*WHAT TO WORK ON:*
The answer must be one number: how many lines in the records below contain the string "none".

*DATASET RECORDS:*
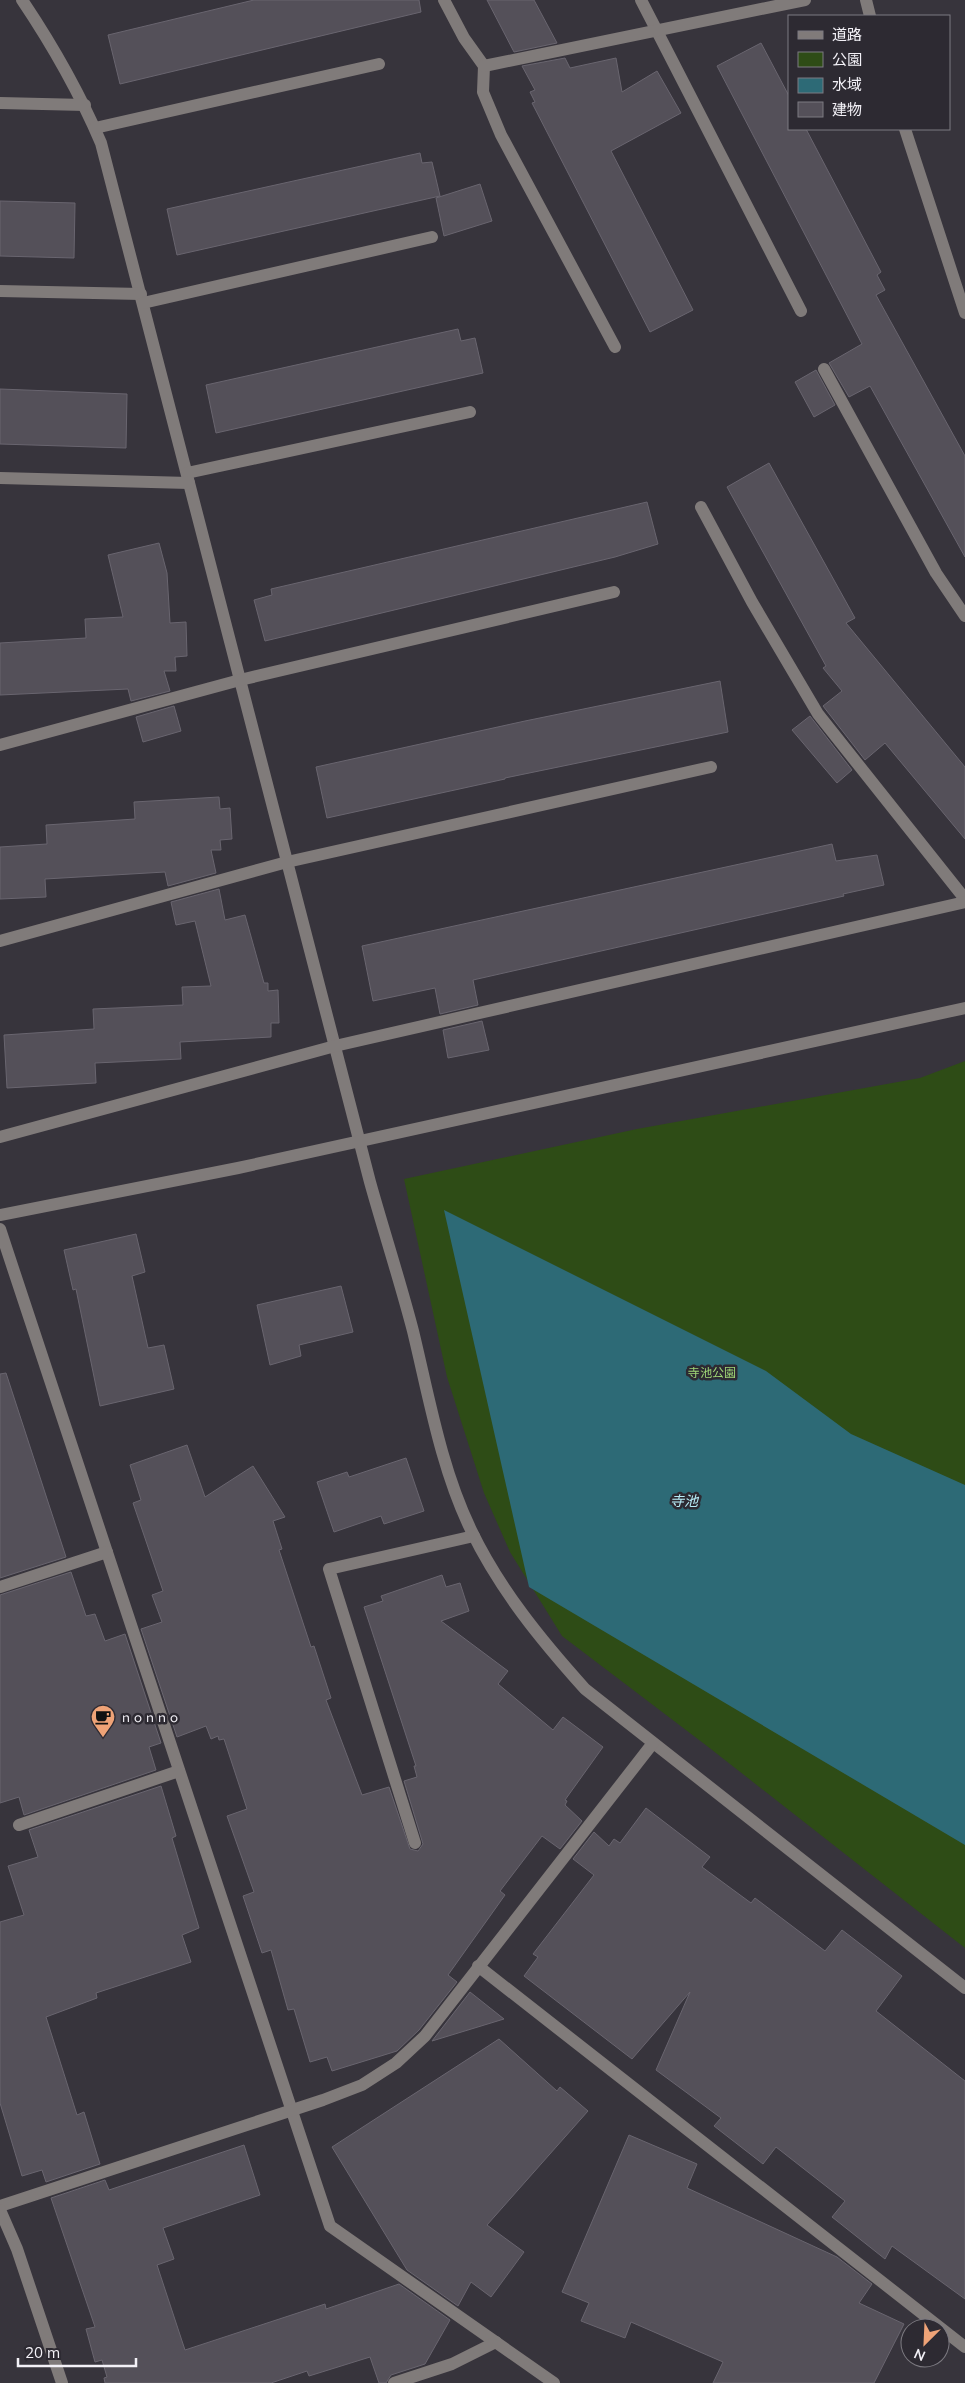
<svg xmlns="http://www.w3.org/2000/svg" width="965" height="2383" font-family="Mulish,'Noto Sans JP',sans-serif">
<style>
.green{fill:#2e4c16}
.water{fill:#2d6a76}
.building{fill:#545059;stroke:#69656f}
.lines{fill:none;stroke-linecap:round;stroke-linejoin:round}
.minor{stroke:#807b7a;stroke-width:12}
.labels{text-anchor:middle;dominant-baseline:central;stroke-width:5;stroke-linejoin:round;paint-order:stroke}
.park-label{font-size:12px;fill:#9fd777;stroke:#2d2a32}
.poi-label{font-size:12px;fill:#f3f1f7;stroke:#2d2a32;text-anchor:start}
.water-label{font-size:14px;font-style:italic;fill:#b7ebf6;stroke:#2d2a32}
</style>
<rect width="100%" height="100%" fill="#37343c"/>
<!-- green -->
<path class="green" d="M965 1061V1948L707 1746 562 1636 510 1552 484 1493 447 1377 404 1179 637 1129 920 1078Z"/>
<!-- water -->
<path class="water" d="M444 1210 766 1371 851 1434 965 1485V1845L529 1587Z"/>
<!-- building -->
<g class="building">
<path d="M254 0H419L421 12 120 84 108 35Z"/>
<path d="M487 0H534L557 43 514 52Z"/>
<path d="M761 43 789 96V129H806L881 272 877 275 885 290 876 295 965 456V557L870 386 849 397 829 363 862 344 717 66Z"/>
<path d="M565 58 570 68 616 58 622 92 657 71 681 113 611 151 693 310 650 332 532 103 535 102 530 92 535 90 522 66Z"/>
<path d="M420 153 422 163 432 162 440 196 177 255 167 209Z"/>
<path d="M480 184 492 221 444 236 436 198Z"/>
<path d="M0 201 75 203 74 258 0 256Z"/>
<path d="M458 329 461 341 475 338 483 373 216 433 206 385Z"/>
<path d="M816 370 835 405 814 417 795 382Z"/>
<path d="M0 389 127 394 126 448 0 444Z"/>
<path d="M769 463 855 618 846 623 965 767V839L885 743 865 760 823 706 842 691 823 668 826 666 727 487Z"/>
<path d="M647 502 658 544 615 557 265 641 254 600 272 595 271 589Z"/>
<path d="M159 543 167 573 170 623 186 622 187 656 175 657 176 671H164L170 691 131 701 128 689 0 695V643L86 638 85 619 123 617 108 555Z"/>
<path d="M720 681 728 732 505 778V779L327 818 316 767 525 721Z"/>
<path d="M174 706 181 731 143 742 136 717Z"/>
<path d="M810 716 852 770 837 783 792 730Z"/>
<path d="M219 797 220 809 230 808 232 839 220 840 221 850H211L216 873 168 886 165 872 45 879 46 897 0 899V847L47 844 46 825 135 819 134 802Z"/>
<path d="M832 844 836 861 877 855 884 885 843 894 844 896 473 980 478 1005 440 1014 435 988 373 1001 362 946Z"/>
<path d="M219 889 225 920 245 915 264 983H268V991L278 990 279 1023H271V1037L180 1042 181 1059 95 1063 96 1083 7 1088 4 1035 94 1029 93 1009 183 1005 182 987 211 986 195 921 176 925 171 902Z"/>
<path d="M482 1021 489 1050 448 1058 443 1030Z"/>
<path d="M136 1234 145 1272 132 1276 148 1348 164 1345 174 1389 100 1406 76 1289 73 1290 64 1250Z"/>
<path d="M341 1286 353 1332 299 1345 301 1356 270 1365 257 1305Z"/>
<path d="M6 1373 66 1557 0 1578V1374Z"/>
<path d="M187 1445 205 1497 253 1466 285 1517 273 1521 282 1549 279 1550 311 1647 314 1646 331 1698 326 1700 362 1795 389 1787 410 1849 418 1851 423 1844 404 1781 417 1777 414 1766H416L364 1607 383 1601 381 1596 442 1575 446 1587 460 1583 469 1611 441 1621 508 1671 498 1684 553 1730 563 1717 603 1747 565 1800 567 1801 565 1805 582 1821 560 1849 542 1836 500 1891 505 1895 448 1975 457 1982 419 2030 397 2051 332 2071 327 2057 310 2062 294 2009 288 2010 271 1950 262 1953 243 1896 254 1892 227 1816 247 1809 224 1739 219 1740 218 1736 211 1739 206 1726 177 1737 141 1629 162 1622 152 1595 163 1591 133 1503 141 1500 130 1465Z"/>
<path d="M406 1458 424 1511 384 1524 381 1516 334 1532 317 1482 347 1472 349 1477Z"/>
<path d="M71 1572 86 1616 95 1614 105 1641 125 1634 161 1743 149 1747 156 1770 24 1815 19 1797 0 1803V1595Z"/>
<path d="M161 1786 176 1836 172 1838 199 1928 182 1935 191 1962 96 1993 97 1998 46 2017 77 2115 84 2112 100 2164 46 2182 42 2170 22 2176 0 2103V1922L24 1915 8 1866 38 1857 29 1830Z"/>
<path d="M646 1808 710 1857 702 1867 751 1903 755 1898 825 1951 842 1930 902 1976 876 2011 965 2081V2299L892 2246 885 2259 832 2217 845 2201 776 2147 763 2164 714 2126 721 2118 656 2070 690 1992 632 2059 524 1976 538 1957 533 1954 594 1875 573 1859 594 1832 609 1846 614 1839 620 1843Z"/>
<path d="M470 1992 504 2019 432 2041Z"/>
<path d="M499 2039 557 2091 560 2087 588 2111 487 2225 524 2252 491 2297 471 2282 458 2306 407 2270 332 2147Z"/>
<path d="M629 2135 697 2164 687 2188 837 2257 872 2284 859 2303 904 2324 874 2383H713L723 2362 631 2322 625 2338 581 2321 589 2303 562 2292Z"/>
<path d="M244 2145 260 2195 163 2228 174 2259 157 2265 185 2350 325 2304 326 2309 399 2284 450 2320 425 2364 391 2375 386 2383H379L370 2357 309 2376 307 2371 271 2383H105L104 2378 107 2377 102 2360 95 2362 86 2329 95 2327 51 2198 105 2180 109 2190Z"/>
</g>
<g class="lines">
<!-- minor -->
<g class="minor">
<path d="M22 0C53 46 79 92 101 143L370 1182C384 1232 400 1281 413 1331 429 1397 441 1468 471 1530 500 1590 541 1640 585 1689L965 1988"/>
<path d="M444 0 464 38 484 66 483 92 501 135 615 347"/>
<path d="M641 0 801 311"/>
<path d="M866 0 870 16"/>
<path d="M484 66 805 0"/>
<path d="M0 103 85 105"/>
<path d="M95 128 379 64"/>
<path d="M905 129 965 313"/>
<path d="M0 291 141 294"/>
<path d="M143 303 432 237"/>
<path d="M824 369 936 573 965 616"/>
<path d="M187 473 470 412"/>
<path d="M0 478 189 483"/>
<path d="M701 507 752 602 818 714 965 899"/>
<path d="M0 745 240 680 614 592"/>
<path d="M0 941 287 862 711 767"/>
<path d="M0 1137 335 1046 965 902"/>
<path d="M0 1215 238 1168 965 1008"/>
<path d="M0 1229 330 2226 554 2383"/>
<path d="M0 1587 107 1552"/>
<path d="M19 1825 179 1771"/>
<path d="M415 1843 329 1569 474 1536"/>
<path d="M478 1966 965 2347"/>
<path d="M0 2206 323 2100 362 2085 396 2063 425 2036 653 1743"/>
<path d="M0 2210 17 2249 62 2383"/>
<path d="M394 2383 452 2364 496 2342"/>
</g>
</g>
<!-- icons -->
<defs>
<symbol id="cafe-pin" viewBox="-11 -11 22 30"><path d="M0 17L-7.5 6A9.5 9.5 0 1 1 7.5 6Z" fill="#efa377" stroke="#2d2a32"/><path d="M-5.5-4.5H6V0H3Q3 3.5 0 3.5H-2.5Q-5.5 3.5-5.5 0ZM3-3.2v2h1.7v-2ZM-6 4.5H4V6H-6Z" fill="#111"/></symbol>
</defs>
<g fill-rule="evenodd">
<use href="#cafe-pin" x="89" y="1703" width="28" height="38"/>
</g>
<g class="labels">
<!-- park labels -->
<g class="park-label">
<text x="712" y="1372">寺池公園</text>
</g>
<!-- poi labels -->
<g class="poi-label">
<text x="120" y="1717">ｎｏｎｎｏ</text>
</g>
<!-- water labels -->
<g class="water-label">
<text x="684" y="1501">寺池</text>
</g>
</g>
<!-- legend -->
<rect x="788" y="15" width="162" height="115" fill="#2d2a32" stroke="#7c7a81"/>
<rect x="798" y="31" width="25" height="8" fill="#807b7a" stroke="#7c7a81"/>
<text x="832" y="40" font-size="15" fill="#f3f1f7">道路</text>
<rect x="798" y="52" width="25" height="15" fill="#2e4c16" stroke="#7c7a81"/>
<text x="832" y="65" font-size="15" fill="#f3f1f7">公園</text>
<rect x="798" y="78" width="25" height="15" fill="#2d6a76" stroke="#7c7a81"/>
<text x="832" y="90" font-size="15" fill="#f3f1f7">水域</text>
<rect x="798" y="102" width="25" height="15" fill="#545059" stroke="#7c7a81"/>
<text x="832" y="115" font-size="15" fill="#f3f1f7">建物</text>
<!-- north arrow -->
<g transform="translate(925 2343) rotate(204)"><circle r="24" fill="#2d2a32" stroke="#7c7a81"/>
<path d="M0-4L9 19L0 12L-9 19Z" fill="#efa377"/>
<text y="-8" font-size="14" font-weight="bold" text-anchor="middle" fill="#f3f1f7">N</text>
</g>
<!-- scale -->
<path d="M18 2358v8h118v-8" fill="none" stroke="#f3f1f7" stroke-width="2.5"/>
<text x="25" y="2358" font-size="15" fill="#f3f1f7" stroke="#2d2a32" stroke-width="4" paint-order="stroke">20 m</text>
</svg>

*WRITTEN RESPONSE:*
2